Geert Wilders n’a pas tardé à comprendre le sens d’une manœuvre destinée à séduire son électorat, quelques jours après que le premier ministre et son parti ont indiqué qu’ils ne gouverneraient pas avec le PVV et refuseraient même de négocier un soutien extérieur de ce parti à une coalition, comme ce fut le cas en 2010.

«Mark sème, Geert va récolter», a indiqué le PVV dans un tweet, tandis que son dirigeant publiait une photo de Mark Rutte assortie d’une légende le traitant de menteur. «C’est l’homme des frontières ouvertes, du tsunami de l’asile, de l’immigration de masse, de l’islamisation, des mensonges et de la tricherie», renchérissait Geert Wilders un peu plus tard.
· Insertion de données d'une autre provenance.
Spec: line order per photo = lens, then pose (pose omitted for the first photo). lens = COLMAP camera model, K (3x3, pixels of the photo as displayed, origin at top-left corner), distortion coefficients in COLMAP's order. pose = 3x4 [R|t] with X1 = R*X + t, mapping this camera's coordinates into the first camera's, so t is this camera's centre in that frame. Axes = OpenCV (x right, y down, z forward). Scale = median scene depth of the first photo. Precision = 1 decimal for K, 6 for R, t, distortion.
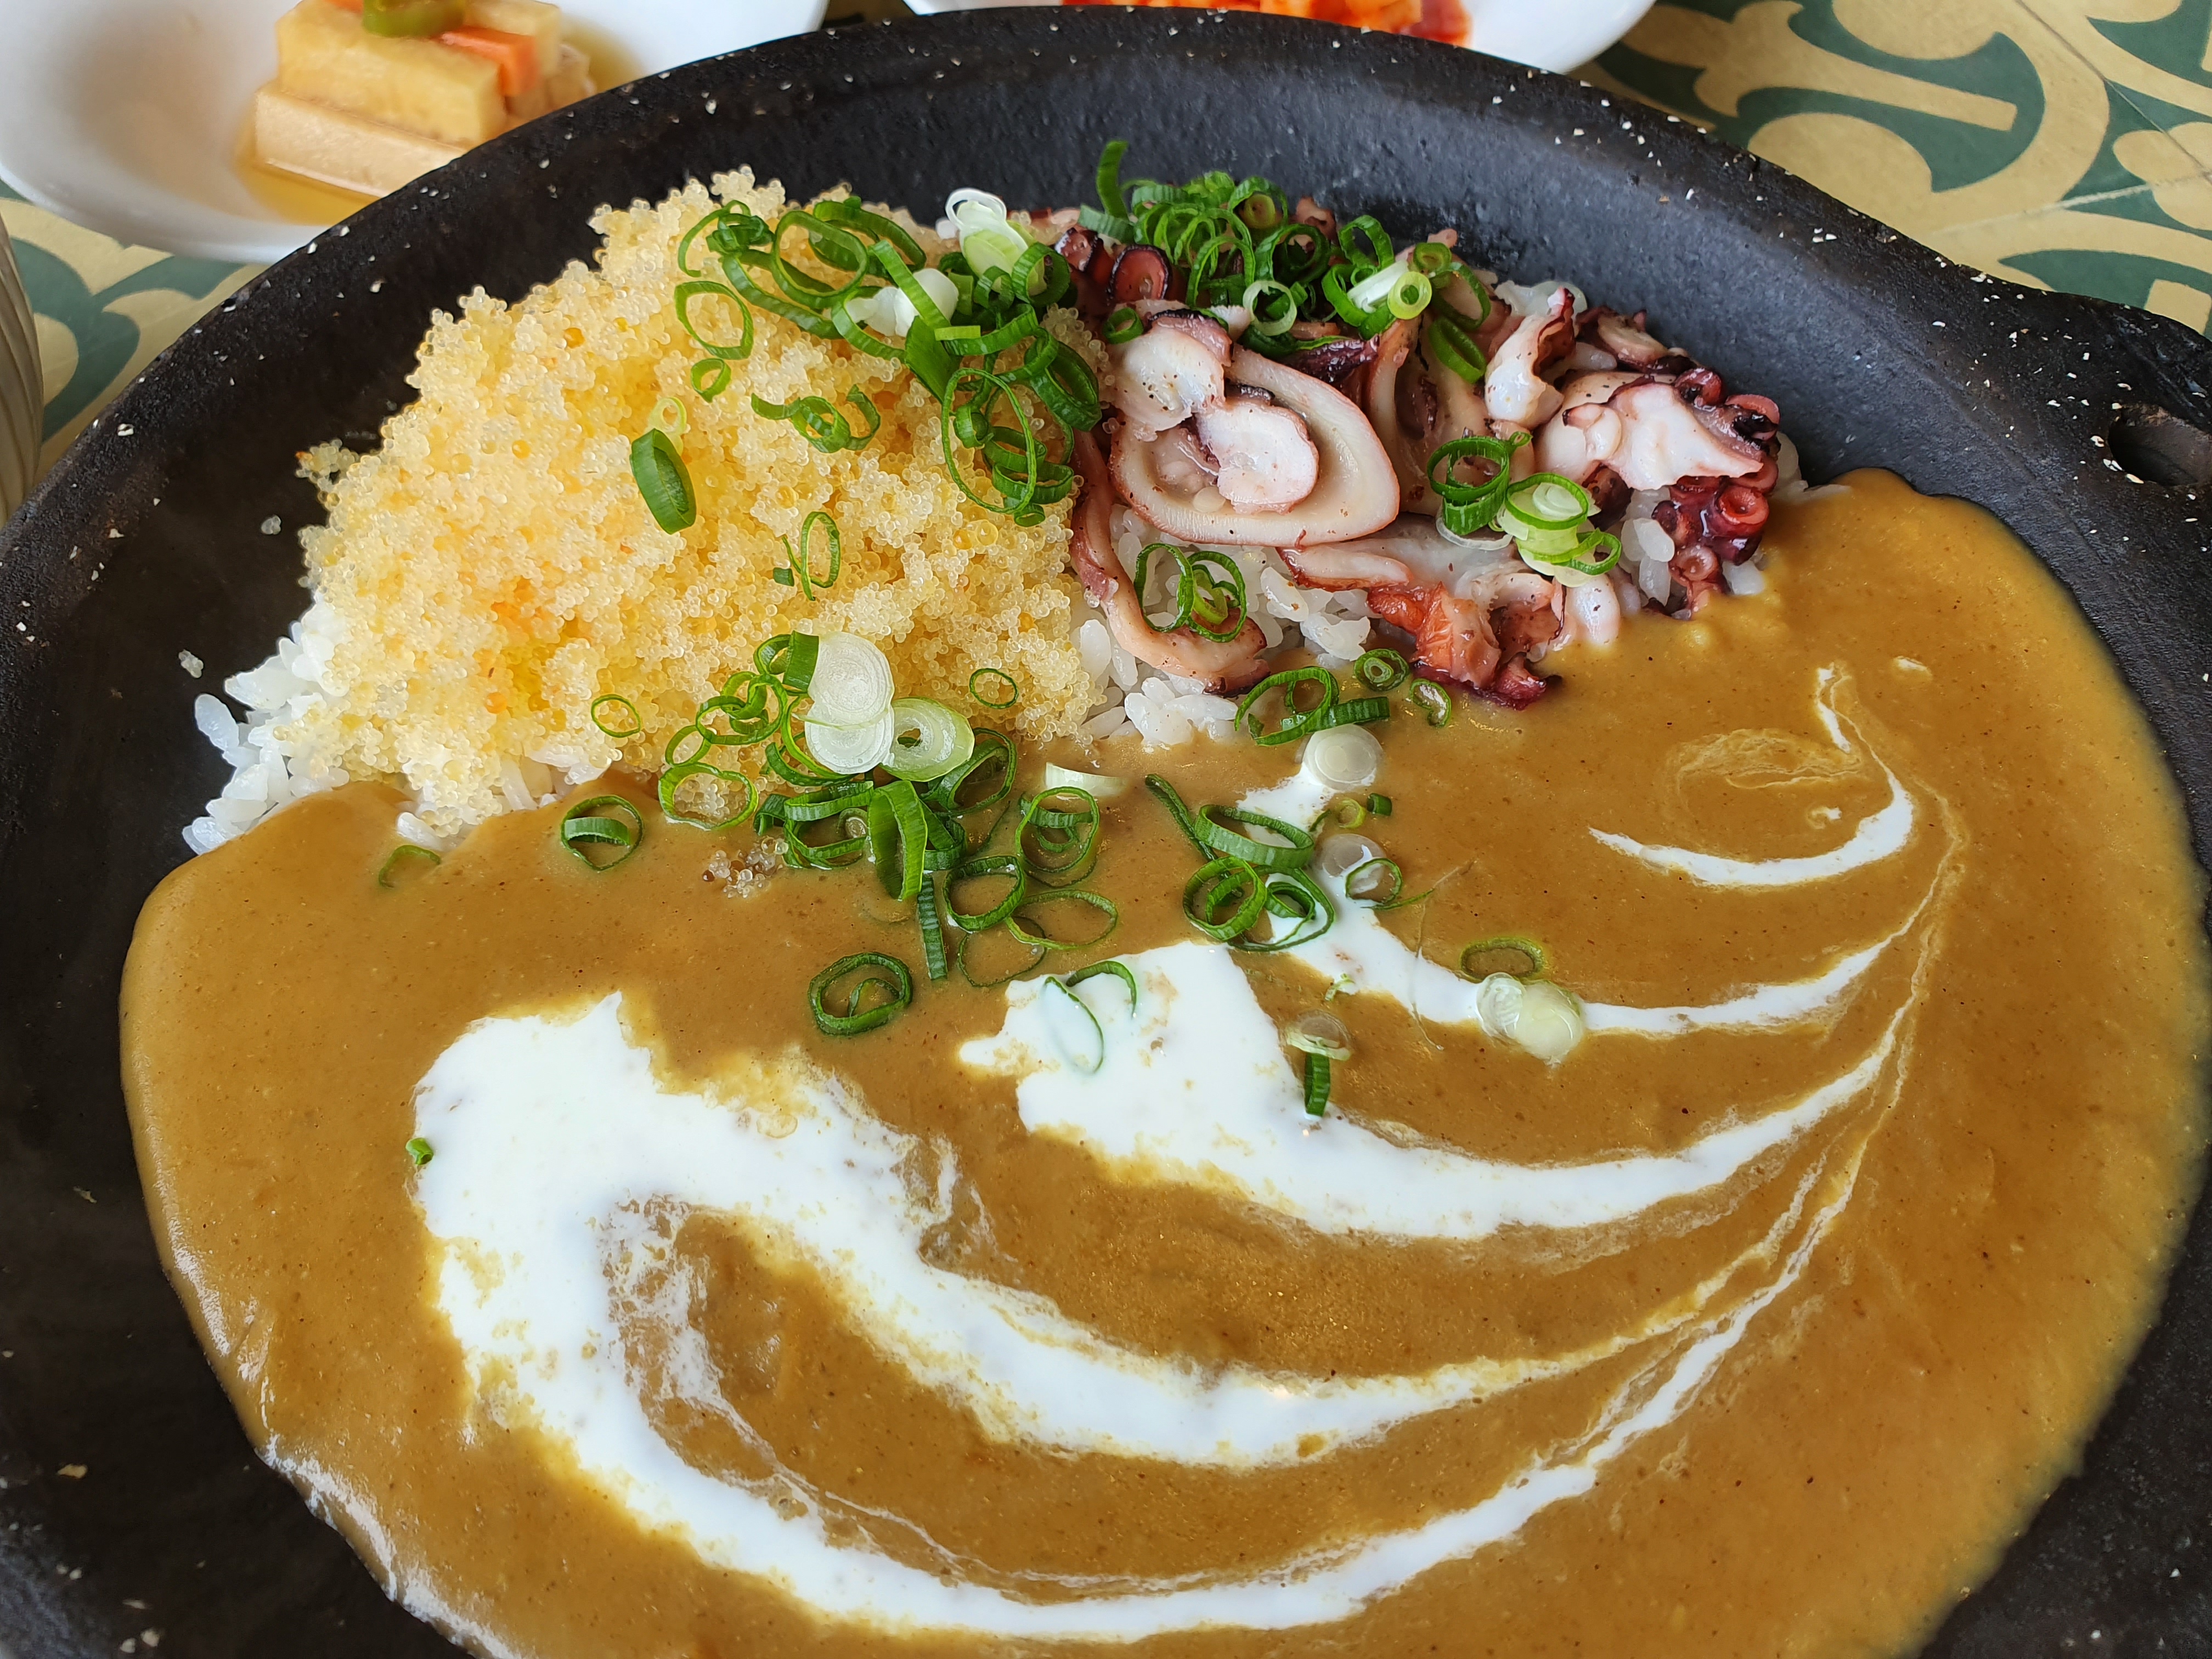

L’attaque frontale de Mark Rutte contre son ancien collègue de parti l’expose désormais à un double risque. D’abord que, selon un phénomène classique en politique, les électeurs préfèrent l’original à la copie, d’autant que le premier ministre paraît soudain légitimer certains thèmes de l’extrême droite. Ensuite que Geert Wilders se déchaîne en rappelant les promesses non tenues de son rival: une diminution des impôts à hauteur de 1000 euros pour chaque contribuable, «plus un sou pour la Grèce» ou des mesures pour renforcer la qualité des soins aux personnes âgées, un thème très cher à Geert Wilders.

Un bon meneur de campagne

Apparaissant déjà aux yeux de nombreux Néerlandais comme un homme aux convictions particulièrement flexibles, le premier ministre sortant devra batailler ferme face aux attaques et aux messages chocs de son adversaire. Celui-ci ne manquera pas, en outre, de souligner que, s’il veut gouverner sans le PVV, Mark Rutte devra chercher des alliés au centre et à gauche, ce qui l’empêchera de traduire en actes le tonitruant «Dégage!» qu’il lança, dès l’été 2016, à destination d’un groupe de trublions d’origine turque.

Au VVD, on se montre toutefois confiant quant à l’issue du duel qui s’annonce. Le politologue André Krouwel estime que, même s’il a été «l’un des moins bons premiers ministres» de son pays, Mark Rutte est, en revanche, un meilleur meneur de campagne électorale.